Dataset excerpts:
=== Begin Enclosure ===

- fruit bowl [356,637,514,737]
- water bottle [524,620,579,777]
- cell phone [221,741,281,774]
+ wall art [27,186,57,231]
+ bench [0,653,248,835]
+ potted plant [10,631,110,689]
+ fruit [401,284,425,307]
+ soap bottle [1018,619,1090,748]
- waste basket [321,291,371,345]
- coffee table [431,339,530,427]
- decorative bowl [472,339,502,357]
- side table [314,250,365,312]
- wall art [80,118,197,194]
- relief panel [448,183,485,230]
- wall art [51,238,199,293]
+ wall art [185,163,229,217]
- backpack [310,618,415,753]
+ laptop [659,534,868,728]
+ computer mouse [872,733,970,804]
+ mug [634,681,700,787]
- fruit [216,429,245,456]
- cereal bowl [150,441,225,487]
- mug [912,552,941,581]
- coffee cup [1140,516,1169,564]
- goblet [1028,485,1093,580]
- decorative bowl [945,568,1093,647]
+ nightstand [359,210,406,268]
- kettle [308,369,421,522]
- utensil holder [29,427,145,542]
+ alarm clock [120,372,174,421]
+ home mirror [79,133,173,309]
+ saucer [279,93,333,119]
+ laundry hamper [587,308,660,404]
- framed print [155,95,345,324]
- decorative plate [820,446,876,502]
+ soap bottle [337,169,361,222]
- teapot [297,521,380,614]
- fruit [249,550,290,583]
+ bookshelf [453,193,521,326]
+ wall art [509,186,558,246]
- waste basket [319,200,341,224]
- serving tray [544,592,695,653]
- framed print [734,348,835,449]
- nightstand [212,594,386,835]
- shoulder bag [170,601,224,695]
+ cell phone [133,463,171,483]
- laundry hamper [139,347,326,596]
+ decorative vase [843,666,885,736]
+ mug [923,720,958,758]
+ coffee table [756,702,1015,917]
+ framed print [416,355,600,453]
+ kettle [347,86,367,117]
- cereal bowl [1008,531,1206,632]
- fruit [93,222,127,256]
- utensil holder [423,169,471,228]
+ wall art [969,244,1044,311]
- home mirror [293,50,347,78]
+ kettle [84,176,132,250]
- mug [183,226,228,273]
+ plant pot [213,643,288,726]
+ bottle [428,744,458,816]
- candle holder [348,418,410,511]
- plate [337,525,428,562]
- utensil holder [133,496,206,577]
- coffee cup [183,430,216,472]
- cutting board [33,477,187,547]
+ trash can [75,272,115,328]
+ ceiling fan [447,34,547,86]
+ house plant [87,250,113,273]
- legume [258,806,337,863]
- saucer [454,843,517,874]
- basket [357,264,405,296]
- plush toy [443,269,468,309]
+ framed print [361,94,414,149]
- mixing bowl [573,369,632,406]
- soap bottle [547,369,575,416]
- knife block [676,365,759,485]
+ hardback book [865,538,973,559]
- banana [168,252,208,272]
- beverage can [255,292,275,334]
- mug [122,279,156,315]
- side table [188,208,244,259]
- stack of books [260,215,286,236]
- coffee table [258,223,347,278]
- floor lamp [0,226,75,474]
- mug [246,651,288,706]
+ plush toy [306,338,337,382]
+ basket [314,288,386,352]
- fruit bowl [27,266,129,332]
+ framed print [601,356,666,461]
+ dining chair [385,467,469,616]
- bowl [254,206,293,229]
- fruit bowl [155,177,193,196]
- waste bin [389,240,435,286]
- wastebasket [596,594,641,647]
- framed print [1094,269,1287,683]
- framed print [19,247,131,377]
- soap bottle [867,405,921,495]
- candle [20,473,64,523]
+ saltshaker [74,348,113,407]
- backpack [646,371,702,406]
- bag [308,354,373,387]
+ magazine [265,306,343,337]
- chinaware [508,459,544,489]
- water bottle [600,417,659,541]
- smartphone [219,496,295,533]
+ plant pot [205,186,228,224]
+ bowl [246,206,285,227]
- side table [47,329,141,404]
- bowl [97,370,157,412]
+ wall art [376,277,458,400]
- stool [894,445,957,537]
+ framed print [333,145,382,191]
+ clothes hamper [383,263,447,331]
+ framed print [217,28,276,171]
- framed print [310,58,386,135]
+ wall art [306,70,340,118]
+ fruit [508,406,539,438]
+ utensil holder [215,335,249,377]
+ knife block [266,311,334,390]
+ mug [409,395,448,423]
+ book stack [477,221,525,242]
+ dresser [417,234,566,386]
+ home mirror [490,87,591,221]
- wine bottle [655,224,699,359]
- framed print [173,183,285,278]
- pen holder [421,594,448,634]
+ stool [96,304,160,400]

=== End Enclosure ===

- TASK BRIEF -
Locate the lines above that hold the word "stack". Show every one of them.

- TASK ANSWER -
- stack of books [260,215,286,236]
+ book stack [477,221,525,242]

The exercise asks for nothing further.